═══ Supplied information ═══

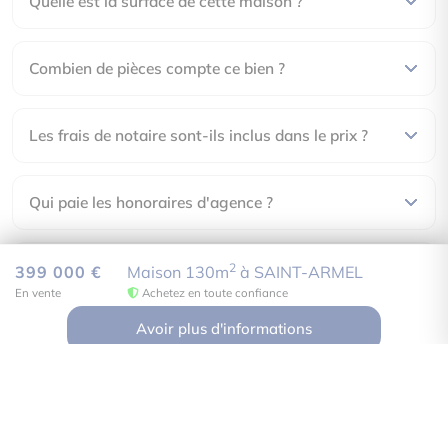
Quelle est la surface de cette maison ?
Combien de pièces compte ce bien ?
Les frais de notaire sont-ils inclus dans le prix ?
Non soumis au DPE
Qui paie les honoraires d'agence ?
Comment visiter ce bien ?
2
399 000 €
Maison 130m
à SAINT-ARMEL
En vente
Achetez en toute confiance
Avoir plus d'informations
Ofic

═══
═══ Supplied information ═══

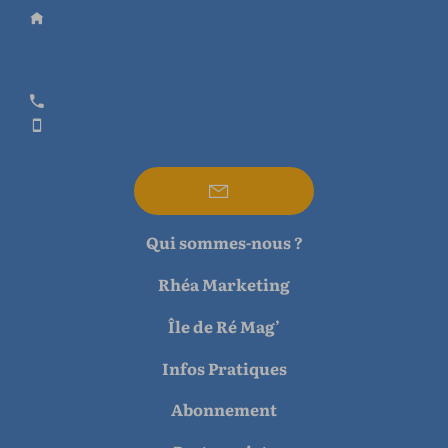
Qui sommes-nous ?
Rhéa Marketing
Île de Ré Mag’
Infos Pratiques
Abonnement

═══
═══ Supplied information ═══

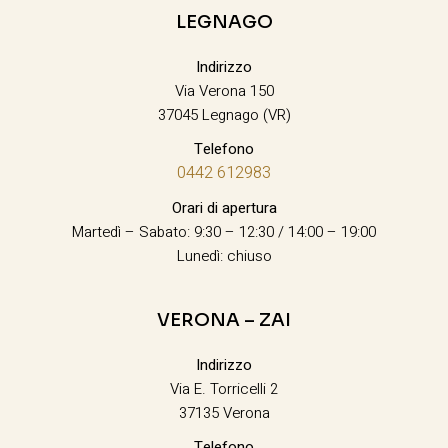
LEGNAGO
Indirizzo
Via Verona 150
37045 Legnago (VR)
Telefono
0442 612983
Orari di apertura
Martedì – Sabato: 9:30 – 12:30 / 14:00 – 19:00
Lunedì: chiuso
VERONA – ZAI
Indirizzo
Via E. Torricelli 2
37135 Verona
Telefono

═══

:: Instructions to follow ::
Tally the lines above that contain the word "bien" and state only the resulting number.

:: Exercise response ::
2